Gene was home less and less, and it wasn't long until MIL found out that he was cheating on her. Basically, he was looking for a vulnerable woman to be a live-in maid and babysitter, so he could go out and screw around. Now, MIL is one of the ditziest people I know, but for once, she did the right thing. She kicked Gene and his kids out of her house and had the marriage annulled.

Still, he kept coming back and stalking her. They didn't have anti-stalking laws back then. But then Gene fucked up and broke into her house one day, he got his ass busted for breaking and entering.

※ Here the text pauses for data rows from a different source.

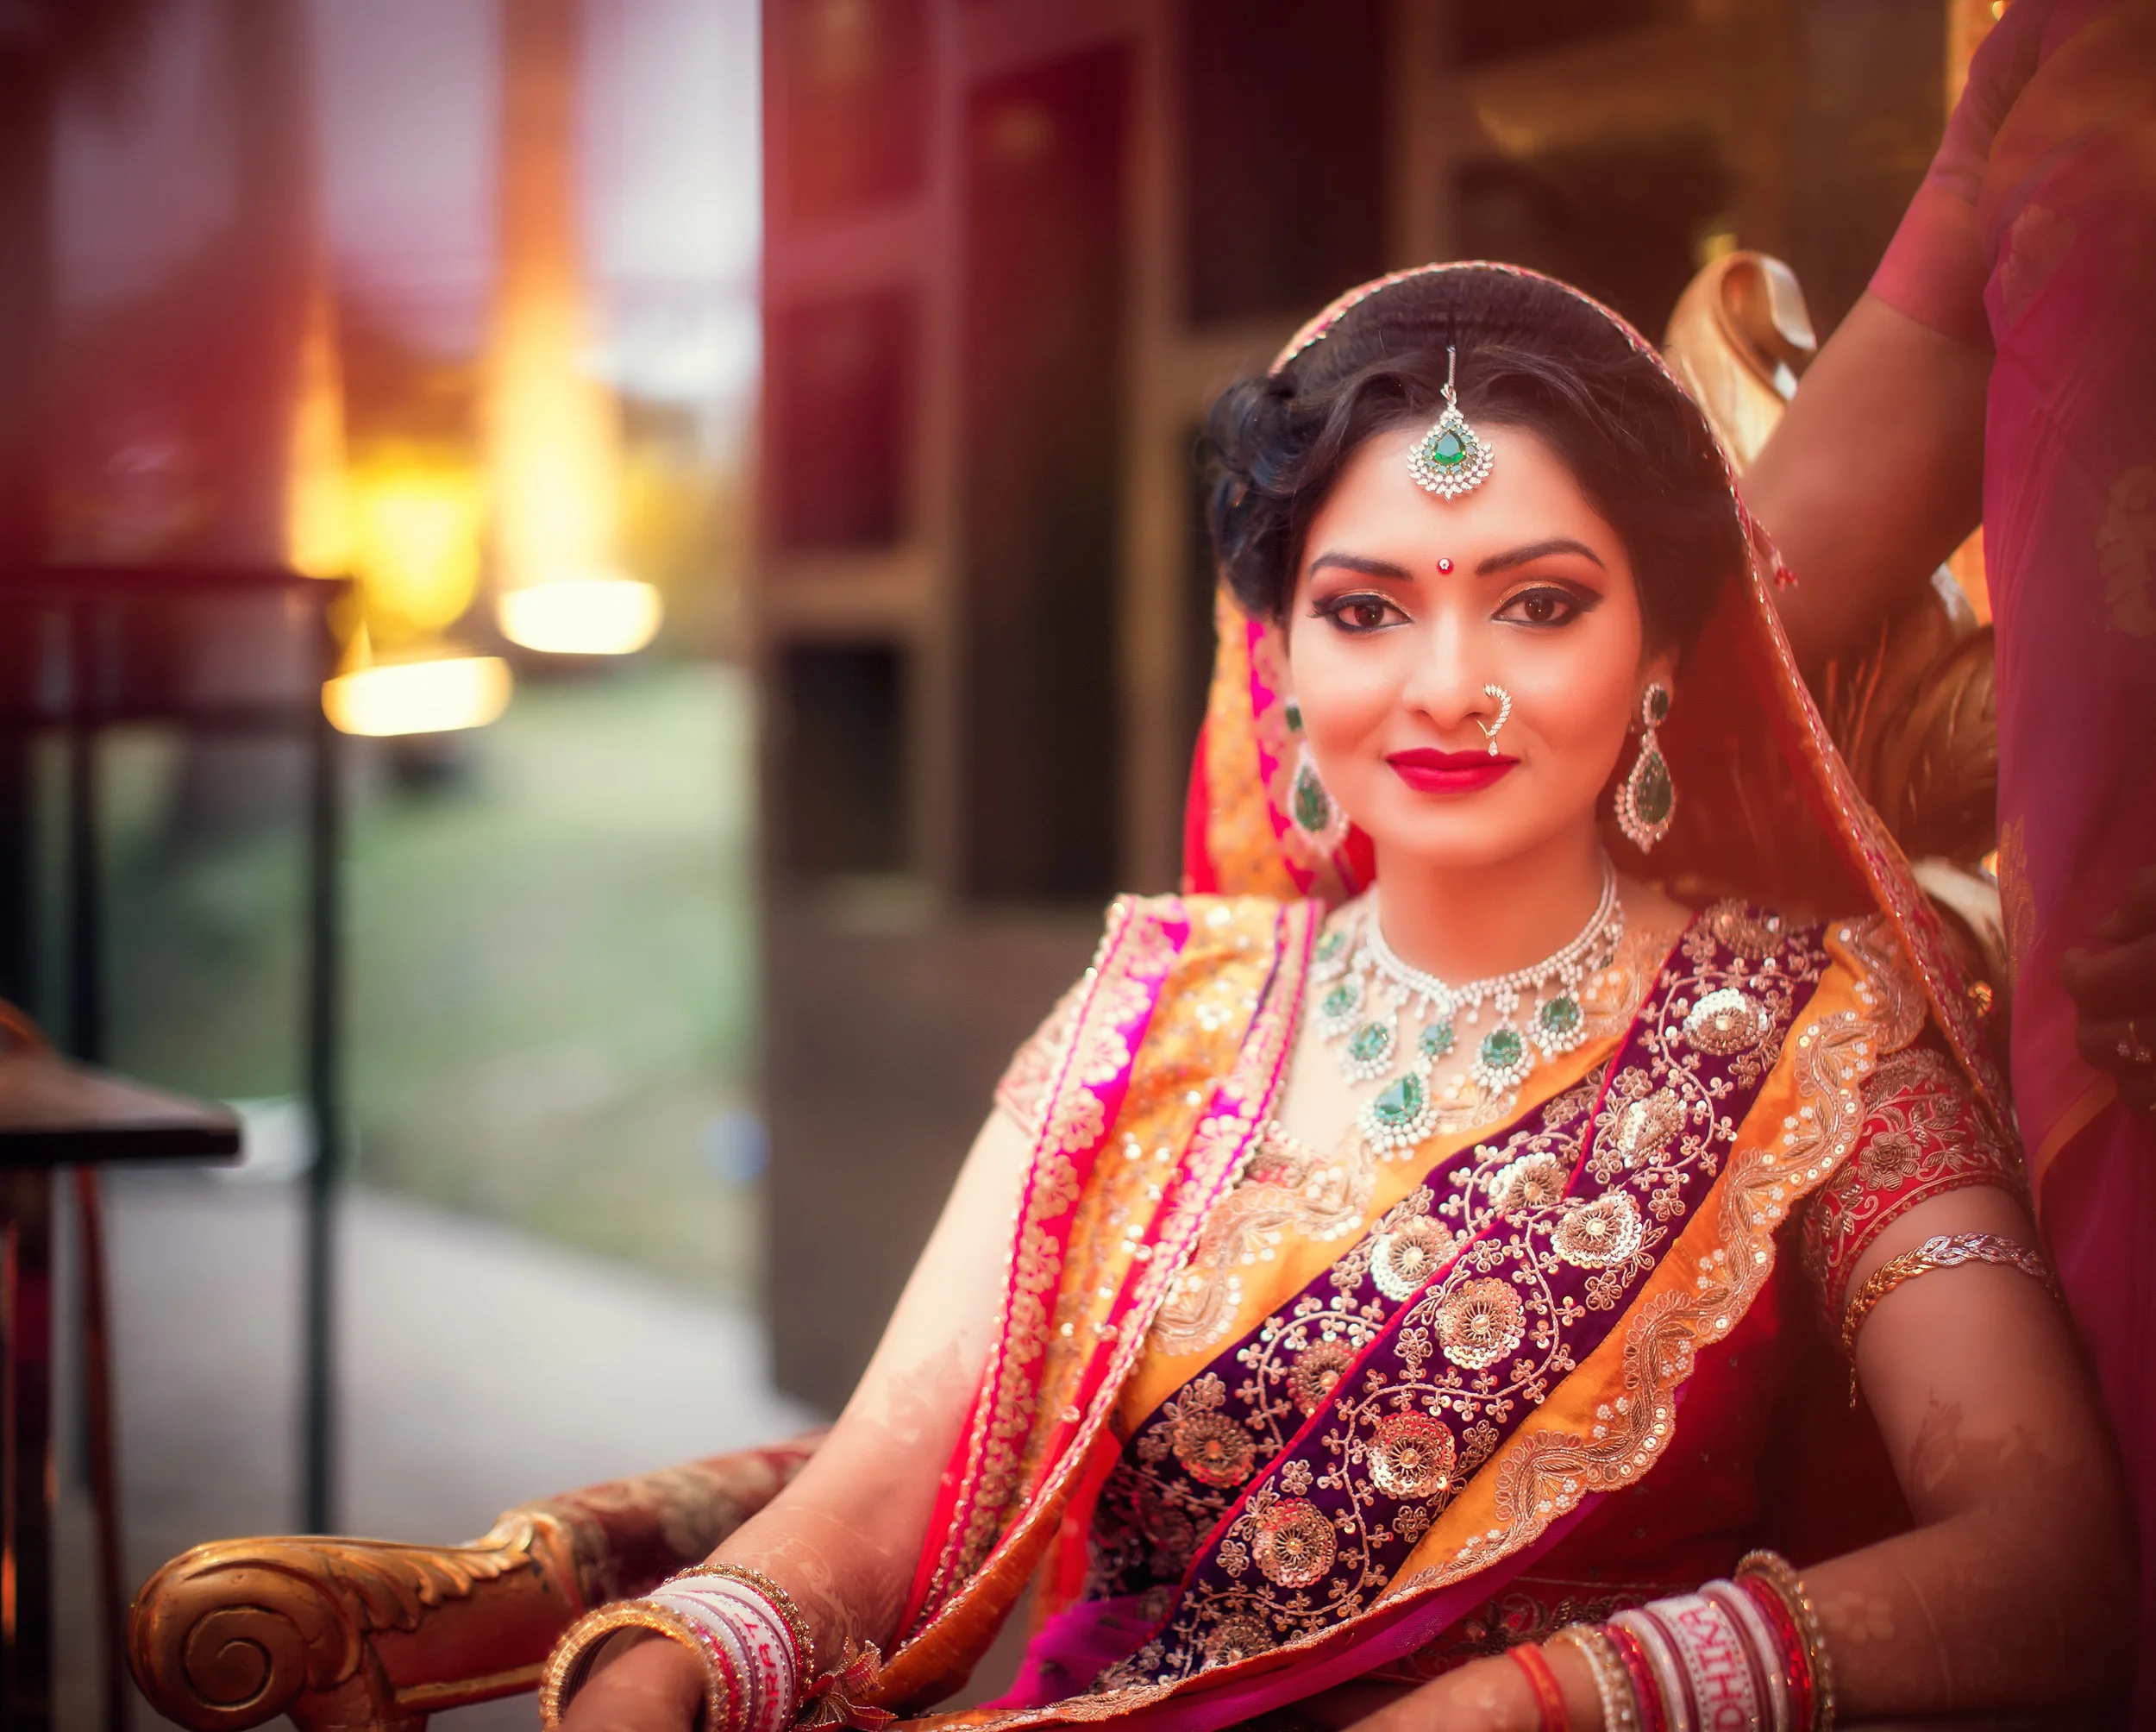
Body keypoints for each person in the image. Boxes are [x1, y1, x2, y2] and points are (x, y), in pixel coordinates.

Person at [545, 267, 2131, 1732]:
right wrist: (680, 1661)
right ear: (1285, 658)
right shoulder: (1156, 1009)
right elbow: (888, 1481)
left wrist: (1535, 1704)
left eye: (1540, 603)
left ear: (1661, 650)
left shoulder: (1815, 1036)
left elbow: (2053, 1568)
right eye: (1366, 610)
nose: (1446, 687)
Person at [1739, 0, 2156, 1708]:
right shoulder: (2062, 40)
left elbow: (2021, 1559)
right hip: (2111, 1036)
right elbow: (1769, 563)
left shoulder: (1837, 1060)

It was a hard lesson learned. After that, she could never trust anyone enough to get married again. But some women make these same mistakes with men over and over again, it's pathetic.

Women tend to think they need a man to do the manly things around the house. That wasn't the case with me. My dad, has always taught me something that I would benefit from eventually in life. He taught me how to change a flat tire, check oil, etc... On the first day of my new job here in Florida about 12 years ago, I discovered I had a flat when getting ready to go home. I kicked off my shoes, rolled up my sleeves and proceeded to change the flat. Chris noticed and watched until I was done ( he told me that he would've lend a hand if I needed it) He said at that very moment he knew he wanted to get to know me better! Men like indedpendant women. For the most part they like a woman that can do things for herself. The day of the Barbie persona is over. Women need to know how to effectively take care of themselves and their children. It's a struggle sometimes but rewarding also. And for the record... when I met Chris I had already sworn off men altogether, so I wasn't looking for a relationship. That's when you least expect something wonderful to happen!